Hi Jiahui, Thanks for your reply. I am trying to implement the USNet based on your released codes. So in your codes the forward function of USBatchNorm is y = nn.functional.batch_norm( input, self.running_mean, self.running_var, weight[:c], bias[:c], self.training, self.momentum, self.eps) I just follow the way you do forward. So If I set the model to training mode, and USBatchNorm's track_running_stats = True, I am expecting it will update the self.running_mean and running_var. But it doesn't. Can you give me some ideas where went wrong? I am new to pytorch so please forgive my naive questions.
@VectorYoung
If you set some random width in USNet, then the forward should go into this, right? https://github.com/JiahuiYu/slimmable_networks/blob/85d14e882faae06747363642f81bee429348a089/models/slimmable_ops.py#L179-L189
Hi @JiahuiYu If I set a random width which is not in FLAGS.width_mult_list, I think it should go to the 'else' segment, and that should be the case when I want to do inference for arbitrary widths, right?. Thanks.

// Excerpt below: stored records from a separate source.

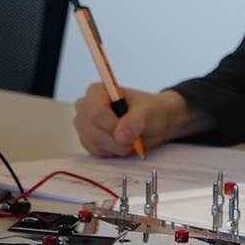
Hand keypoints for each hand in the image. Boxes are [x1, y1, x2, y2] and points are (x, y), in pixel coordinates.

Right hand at [72, 85, 211, 156]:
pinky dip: (111, 153)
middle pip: (91, 130)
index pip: (93, 111)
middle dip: (116, 140)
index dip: (111, 126)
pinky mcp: (89, 138)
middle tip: (134, 139)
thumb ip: (137, 121)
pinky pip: (94, 153)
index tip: (128, 134)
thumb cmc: (155, 111)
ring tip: (132, 141)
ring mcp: (85, 123)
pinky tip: (124, 146)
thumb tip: (124, 133)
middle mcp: (86, 105)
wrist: (159, 121)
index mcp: (98, 90)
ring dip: (115, 148)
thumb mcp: (151, 113)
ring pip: (92, 144)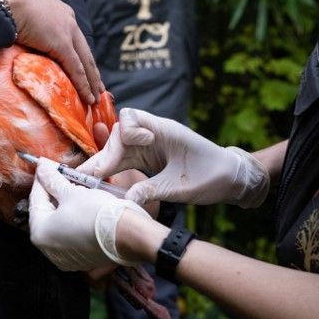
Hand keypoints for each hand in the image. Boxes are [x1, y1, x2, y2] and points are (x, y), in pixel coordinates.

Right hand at [0, 0, 102, 103]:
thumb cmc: (3, 0)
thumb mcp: (19, 13)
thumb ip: (24, 26)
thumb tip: (15, 36)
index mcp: (59, 12)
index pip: (74, 39)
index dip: (81, 56)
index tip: (87, 69)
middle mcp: (68, 21)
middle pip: (85, 52)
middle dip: (93, 71)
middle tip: (99, 88)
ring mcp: (67, 32)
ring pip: (85, 62)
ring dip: (92, 81)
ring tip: (96, 98)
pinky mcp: (61, 44)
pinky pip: (76, 69)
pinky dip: (83, 85)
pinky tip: (88, 97)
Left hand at [28, 159, 147, 270]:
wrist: (129, 236)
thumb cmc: (98, 215)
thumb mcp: (71, 192)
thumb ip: (52, 180)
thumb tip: (41, 168)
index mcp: (40, 234)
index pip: (35, 199)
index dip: (42, 180)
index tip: (44, 168)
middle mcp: (48, 250)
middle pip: (46, 213)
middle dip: (53, 193)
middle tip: (60, 176)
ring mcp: (65, 257)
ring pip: (59, 224)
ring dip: (64, 207)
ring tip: (74, 190)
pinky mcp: (81, 259)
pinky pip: (71, 235)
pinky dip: (73, 221)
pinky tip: (83, 208)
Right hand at [75, 107, 269, 207]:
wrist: (230, 178)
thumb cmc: (213, 176)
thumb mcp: (182, 188)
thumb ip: (152, 191)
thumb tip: (126, 201)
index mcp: (164, 131)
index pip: (131, 117)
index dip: (127, 131)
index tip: (138, 146)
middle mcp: (152, 135)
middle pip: (118, 136)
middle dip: (105, 155)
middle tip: (91, 176)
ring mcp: (148, 146)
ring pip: (117, 148)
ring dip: (104, 163)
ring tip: (87, 179)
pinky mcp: (146, 158)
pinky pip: (123, 159)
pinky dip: (111, 168)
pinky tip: (99, 180)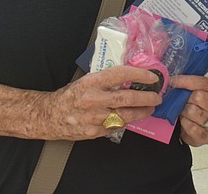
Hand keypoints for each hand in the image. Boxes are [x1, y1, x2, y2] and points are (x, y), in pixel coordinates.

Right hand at [38, 65, 162, 140]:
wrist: (51, 116)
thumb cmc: (71, 96)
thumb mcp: (87, 80)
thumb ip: (106, 79)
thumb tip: (132, 76)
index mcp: (91, 82)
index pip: (120, 74)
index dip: (140, 74)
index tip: (152, 76)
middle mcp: (93, 100)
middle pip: (127, 98)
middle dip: (147, 97)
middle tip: (157, 96)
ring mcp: (94, 118)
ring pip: (126, 116)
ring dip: (142, 112)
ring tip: (150, 107)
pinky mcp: (95, 133)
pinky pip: (117, 127)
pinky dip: (127, 121)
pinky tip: (132, 117)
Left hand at [174, 73, 207, 146]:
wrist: (196, 130)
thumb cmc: (197, 108)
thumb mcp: (198, 92)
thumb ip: (191, 84)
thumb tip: (174, 77)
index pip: (204, 82)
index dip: (186, 81)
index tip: (173, 81)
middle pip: (199, 96)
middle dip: (186, 98)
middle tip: (182, 101)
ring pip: (193, 111)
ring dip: (184, 111)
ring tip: (184, 112)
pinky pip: (192, 127)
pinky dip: (185, 124)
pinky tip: (185, 122)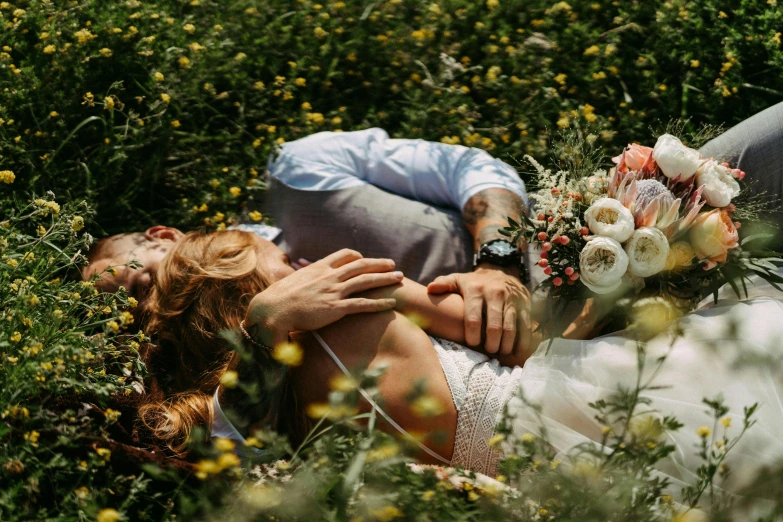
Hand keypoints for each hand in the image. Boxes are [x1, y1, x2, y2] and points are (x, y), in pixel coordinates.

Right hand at [245, 249, 402, 344]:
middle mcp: (330, 275)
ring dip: (386, 279)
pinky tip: (392, 305)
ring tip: (400, 279)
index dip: (358, 257)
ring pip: (366, 281)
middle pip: (361, 265)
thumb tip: (300, 279)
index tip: (365, 260)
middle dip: (380, 264)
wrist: (272, 309)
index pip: (344, 255)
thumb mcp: (293, 281)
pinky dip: (379, 303)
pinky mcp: (336, 308)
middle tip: (393, 265)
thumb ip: (303, 278)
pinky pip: (363, 304)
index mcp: (320, 267)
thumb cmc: (278, 298)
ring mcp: (334, 291)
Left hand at [427, 264, 531, 354]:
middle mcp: (495, 293)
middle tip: (488, 352)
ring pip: (511, 328)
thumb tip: (430, 290)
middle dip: (491, 343)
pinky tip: (517, 351)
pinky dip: (523, 342)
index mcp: (476, 289)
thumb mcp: (458, 279)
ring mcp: (512, 299)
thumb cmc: (474, 282)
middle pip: (494, 326)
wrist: (501, 270)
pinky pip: (526, 326)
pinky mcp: (525, 305)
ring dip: (506, 345)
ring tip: (500, 353)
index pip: (473, 317)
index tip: (472, 344)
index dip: (472, 335)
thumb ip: (443, 284)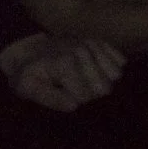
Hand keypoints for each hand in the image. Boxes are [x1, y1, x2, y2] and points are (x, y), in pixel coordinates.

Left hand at [0, 34, 124, 112]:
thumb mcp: (27, 88)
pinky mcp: (100, 42)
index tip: (61, 95)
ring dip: (101, 82)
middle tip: (70, 89)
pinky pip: (120, 61)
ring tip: (82, 81)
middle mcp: (83, 51)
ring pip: (115, 74)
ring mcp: (94, 45)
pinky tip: (96, 71)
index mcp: (65, 63)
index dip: (75, 101)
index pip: (86, 96)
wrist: (28, 49)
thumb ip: (50, 98)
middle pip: (103, 87)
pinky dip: (110, 70)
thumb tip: (74, 107)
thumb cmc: (28, 72)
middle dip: (90, 93)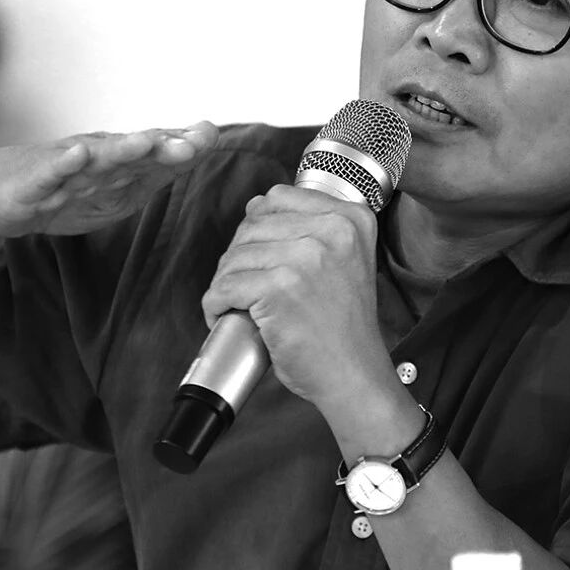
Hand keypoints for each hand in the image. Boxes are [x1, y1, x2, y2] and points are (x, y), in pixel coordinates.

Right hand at [0, 122, 218, 237]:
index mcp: (119, 163)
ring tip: (147, 142)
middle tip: (196, 142)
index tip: (212, 135)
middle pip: (136, 153)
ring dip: (123, 150)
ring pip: (98, 160)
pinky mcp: (34, 182)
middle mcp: (97, 157)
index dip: (185, 147)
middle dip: (166, 147)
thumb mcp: (116, 186)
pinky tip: (77, 155)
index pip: (158, 155)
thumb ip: (157, 169)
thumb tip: (199, 148)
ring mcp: (66, 168)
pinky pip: (51, 173)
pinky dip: (64, 164)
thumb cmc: (64, 187)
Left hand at [200, 184, 393, 411]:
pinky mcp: (279, 287)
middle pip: (252, 226)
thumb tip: (254, 207)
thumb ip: (312, 227)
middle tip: (243, 285)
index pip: (279, 197)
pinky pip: (225, 287)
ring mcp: (305, 257)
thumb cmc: (344, 325)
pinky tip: (223, 315)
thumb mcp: (346, 259)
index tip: (258, 253)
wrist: (354, 373)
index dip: (257, 224)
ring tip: (235, 303)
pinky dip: (215, 304)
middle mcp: (332, 230)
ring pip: (235, 256)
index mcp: (350, 219)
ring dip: (224, 282)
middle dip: (238, 257)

@VectorYoung In this case, you need to put your desired width into FLAGS.width_mult_list in config.
Hi @JiahuiYu
Thanks for your help. I kind of figuring out. Just another simple question, I try to set momentum=none to get the exact average(since you said it is better than moving average), but the nn.functional.batchnorm can not take momentum=Nonertype. So how do you achieve the exact average? Do you set the momentum=(t-1)/t for each batch(t stands for the batch index)?
Hi @VectorYoung ,
Thanks for your interest. For PyTorch I do following:
- reset bn statistics
- put model in training mode
- sample training images and forward for several times
- do inference
If your running_mean and running_var are empty, I guess you have met an implementation bug.
Hi, I have a small clarification question regarding this.
In number 3, by "sample training images and forward" do you mean that I should repeat this multiple times for random widths?
Also, in your apps/<...>.yml files, you have width_mult_list
defined as something like this:
width_mult_list: [0.25, 0.275, 0.3, 0.325, 0.35, 0.375, 0.4, 0.425, 0.45, 0.475, 0.5, 0.525, 0.55, 0.575, 0.6, 0.625, 0.65, 0.675, 0.7, 0.725, 0.75, 0.775, 0.8, 0.825, 0.85, 0.875, 0.9, 0.925, 0.95, 0.975, 1.0]
By forwarding the model multiple times with random widths, is it assumed that correct running BN stats are accumulated for all of the widths defined in the list?
Hi Jiahui, I was trying to reproduce the USNet, but I encountered some issues in computing post BN statistics. After traning(actually I use your released model), I first randomly assign a width, then model.apply(width). Then just like training, I use the model to do inference to collect BN statistics. But after that, the USBN.running_mean and running_var are still empty. Basically, I follow the procedures here. I have set the model.train() and track_running_stats=True. Can you help me with that? Thanks.